ML228-loaded nanoparticles with platelet membrane coating promote endothelialization of vascular grafts by enhancing HIF-1α expression

Abstract

Small-diameter vascular grafts (SDVGs) often struggle to maintain long-term patency due to thrombus formation, intimal hyperplasia, and inflammation. Endothelialization emerges as a pivotal strategy for addressing these concerns. As a representative activator of the hypoxia-inducible factor (HIF) pathway, ML228 can stimulate the expression of downstream target genes like vascular endothelial growth factor (VEGF) to induce angiogenesis, yet it requires encapsulation by nanoparticles for optimal delivery and efficacy. However, the immune system often recognizes nanoparticles as foreign entities, posing a significant risk of clearance. In this study, we developed ML228-loaded poly (lactic-co-glycolic acid) (PLGA) nanoparticles and coated them with platelet membranes, thereby enhancing their biocompatibility and enabling immune escape. The ML228-loaded PLGA nanoparticles coated with platelet membranes (MPNP) were immobilized onto electrospinning SDVGs made of silk fibroin (SF) and polycaprolactone (PCL) to obtain MPNP-coated grafts (SF/PCL@MPNP) with the ability to promote endothelialization.

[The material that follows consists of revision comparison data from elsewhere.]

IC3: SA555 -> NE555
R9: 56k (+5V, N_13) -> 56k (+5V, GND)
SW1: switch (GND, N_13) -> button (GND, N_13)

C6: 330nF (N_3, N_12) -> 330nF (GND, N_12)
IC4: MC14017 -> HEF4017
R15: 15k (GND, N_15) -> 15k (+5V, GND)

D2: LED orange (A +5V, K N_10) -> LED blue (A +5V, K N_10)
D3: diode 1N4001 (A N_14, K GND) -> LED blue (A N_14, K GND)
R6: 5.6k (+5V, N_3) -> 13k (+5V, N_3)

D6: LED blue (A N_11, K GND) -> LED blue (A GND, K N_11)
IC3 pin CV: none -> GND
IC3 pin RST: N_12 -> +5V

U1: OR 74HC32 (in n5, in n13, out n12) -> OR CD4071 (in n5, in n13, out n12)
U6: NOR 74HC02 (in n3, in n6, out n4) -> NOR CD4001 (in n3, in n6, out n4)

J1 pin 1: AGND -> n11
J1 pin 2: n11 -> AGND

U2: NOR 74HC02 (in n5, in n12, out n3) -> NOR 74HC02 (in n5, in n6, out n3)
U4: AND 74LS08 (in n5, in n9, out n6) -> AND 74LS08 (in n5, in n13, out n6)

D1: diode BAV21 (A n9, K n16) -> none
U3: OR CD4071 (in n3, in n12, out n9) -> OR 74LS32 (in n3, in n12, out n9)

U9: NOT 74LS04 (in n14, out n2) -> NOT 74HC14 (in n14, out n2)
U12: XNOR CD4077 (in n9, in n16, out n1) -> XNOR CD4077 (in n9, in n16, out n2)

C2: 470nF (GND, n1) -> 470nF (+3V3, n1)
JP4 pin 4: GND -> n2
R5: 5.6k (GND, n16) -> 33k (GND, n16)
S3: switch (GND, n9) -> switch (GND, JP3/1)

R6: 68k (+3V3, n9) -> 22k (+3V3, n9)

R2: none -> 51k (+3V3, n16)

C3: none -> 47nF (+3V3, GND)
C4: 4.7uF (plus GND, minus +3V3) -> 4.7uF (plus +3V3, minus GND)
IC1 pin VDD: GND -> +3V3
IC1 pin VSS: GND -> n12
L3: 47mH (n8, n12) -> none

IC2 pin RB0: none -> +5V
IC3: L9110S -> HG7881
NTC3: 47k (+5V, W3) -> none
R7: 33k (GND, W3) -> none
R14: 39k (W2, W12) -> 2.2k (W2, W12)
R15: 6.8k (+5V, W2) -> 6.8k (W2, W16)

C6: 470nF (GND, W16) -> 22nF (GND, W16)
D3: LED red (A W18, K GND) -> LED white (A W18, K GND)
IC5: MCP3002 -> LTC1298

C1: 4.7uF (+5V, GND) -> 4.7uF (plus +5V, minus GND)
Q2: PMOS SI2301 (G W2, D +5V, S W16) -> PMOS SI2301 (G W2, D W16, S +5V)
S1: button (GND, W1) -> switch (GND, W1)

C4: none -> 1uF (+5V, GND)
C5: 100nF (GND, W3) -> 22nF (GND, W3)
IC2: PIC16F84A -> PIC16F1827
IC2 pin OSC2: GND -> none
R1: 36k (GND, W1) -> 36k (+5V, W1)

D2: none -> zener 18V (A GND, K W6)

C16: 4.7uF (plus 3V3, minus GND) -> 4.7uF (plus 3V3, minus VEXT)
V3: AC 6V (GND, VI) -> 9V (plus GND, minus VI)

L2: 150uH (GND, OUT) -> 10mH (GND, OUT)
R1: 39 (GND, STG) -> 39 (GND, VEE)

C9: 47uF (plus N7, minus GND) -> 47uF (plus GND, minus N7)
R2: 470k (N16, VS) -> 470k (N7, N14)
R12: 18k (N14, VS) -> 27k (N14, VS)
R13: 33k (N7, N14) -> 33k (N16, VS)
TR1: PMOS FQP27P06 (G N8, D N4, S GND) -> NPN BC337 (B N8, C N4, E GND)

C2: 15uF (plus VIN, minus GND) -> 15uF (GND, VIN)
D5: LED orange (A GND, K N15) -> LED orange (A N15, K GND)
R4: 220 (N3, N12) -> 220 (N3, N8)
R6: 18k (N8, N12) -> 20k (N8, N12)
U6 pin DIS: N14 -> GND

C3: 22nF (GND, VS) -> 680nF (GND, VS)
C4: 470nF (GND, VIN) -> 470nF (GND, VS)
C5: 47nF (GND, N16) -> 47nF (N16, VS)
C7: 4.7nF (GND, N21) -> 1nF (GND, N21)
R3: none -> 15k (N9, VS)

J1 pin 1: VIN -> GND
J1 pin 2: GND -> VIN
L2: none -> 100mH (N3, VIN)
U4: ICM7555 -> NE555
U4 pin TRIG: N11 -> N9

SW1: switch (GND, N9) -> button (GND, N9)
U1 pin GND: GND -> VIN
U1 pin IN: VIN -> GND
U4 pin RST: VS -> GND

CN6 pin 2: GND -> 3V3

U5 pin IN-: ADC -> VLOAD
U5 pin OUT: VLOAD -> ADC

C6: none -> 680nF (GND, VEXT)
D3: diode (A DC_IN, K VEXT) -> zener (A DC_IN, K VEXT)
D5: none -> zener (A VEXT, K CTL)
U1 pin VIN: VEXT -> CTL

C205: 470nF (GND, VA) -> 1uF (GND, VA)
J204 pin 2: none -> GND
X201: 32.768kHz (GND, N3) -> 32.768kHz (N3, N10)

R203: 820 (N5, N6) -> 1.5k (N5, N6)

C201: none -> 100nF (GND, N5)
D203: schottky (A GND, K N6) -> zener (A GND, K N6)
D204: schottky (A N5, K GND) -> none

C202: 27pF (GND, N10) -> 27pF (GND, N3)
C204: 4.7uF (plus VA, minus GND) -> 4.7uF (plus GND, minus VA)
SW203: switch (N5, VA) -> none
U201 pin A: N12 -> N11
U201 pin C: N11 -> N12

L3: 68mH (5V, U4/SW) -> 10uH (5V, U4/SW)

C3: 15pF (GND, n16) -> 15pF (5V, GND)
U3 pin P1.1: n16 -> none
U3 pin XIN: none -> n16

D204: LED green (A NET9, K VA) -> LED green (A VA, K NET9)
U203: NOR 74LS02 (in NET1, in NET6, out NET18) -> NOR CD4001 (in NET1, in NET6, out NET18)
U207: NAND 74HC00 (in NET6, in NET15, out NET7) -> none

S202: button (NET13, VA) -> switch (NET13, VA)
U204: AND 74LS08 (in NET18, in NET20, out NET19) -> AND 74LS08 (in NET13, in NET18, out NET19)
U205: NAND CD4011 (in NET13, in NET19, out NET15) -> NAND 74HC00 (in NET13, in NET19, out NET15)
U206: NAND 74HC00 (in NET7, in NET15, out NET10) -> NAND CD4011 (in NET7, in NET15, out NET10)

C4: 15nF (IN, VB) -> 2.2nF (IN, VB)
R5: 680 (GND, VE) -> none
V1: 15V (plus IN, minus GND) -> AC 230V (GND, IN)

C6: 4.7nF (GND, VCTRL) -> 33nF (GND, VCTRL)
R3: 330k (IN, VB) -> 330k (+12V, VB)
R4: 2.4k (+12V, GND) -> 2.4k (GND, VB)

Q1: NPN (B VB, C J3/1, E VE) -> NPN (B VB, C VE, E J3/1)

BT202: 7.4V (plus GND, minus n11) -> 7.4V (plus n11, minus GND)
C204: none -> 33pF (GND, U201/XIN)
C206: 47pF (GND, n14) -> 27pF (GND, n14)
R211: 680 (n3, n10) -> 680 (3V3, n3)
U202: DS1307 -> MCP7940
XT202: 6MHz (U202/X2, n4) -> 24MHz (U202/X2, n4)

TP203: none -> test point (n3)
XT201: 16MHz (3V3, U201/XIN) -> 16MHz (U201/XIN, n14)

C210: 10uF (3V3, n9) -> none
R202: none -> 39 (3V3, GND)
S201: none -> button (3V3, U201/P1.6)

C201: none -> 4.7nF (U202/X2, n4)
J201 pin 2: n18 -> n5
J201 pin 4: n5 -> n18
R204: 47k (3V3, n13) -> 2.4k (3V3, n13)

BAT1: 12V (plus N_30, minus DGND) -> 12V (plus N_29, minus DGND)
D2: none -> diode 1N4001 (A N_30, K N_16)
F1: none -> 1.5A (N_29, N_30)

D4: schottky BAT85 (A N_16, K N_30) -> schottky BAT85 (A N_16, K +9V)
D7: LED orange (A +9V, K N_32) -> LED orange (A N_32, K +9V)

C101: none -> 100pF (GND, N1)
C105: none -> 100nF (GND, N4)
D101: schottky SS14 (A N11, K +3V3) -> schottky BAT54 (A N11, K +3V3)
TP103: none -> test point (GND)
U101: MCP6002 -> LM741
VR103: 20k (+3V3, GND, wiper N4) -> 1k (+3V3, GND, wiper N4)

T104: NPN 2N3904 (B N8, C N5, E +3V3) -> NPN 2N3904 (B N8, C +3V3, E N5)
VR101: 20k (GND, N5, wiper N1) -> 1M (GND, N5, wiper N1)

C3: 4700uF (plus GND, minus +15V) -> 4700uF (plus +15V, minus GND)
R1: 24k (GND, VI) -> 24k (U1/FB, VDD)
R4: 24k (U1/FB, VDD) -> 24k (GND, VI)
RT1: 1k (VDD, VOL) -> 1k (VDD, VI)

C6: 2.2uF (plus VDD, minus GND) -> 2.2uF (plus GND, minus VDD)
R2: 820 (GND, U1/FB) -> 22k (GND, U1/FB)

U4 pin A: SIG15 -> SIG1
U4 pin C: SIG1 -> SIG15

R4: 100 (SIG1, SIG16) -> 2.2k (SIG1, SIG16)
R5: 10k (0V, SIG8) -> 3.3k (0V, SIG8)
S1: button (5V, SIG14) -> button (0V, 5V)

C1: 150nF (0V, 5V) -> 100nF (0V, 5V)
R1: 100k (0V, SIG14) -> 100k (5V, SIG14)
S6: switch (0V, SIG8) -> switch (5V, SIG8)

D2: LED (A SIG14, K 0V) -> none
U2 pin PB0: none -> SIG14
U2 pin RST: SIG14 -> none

In vitro biological activity studies demonstrated that SF/PCL@MPNP activated the HIF pathway, upregulating the downstream target gene VEGF, which facilitated endothelial cells migration and angiogenesis. In vivo implantation in a rat abdominal aorta model revealed that SF/PCL@MPNP promoted endothelialization, supported the regeneration of contractile smooth muscle cells, and modulated inflammatory responses. Overall, this study presents a strategy for constructing SDVGs using ML228-loaded nanoparticles with platelet membrane coating, highlighting the promises of using ML228 to activate the HIF pathway and membrane-coated nanoparticles to improve endothelialization in vascular graft applications.

Keywords: Endothelialization; HIF-1α; Nanoparticles; Platelet membrane coating; Small-diameter vascular grafts.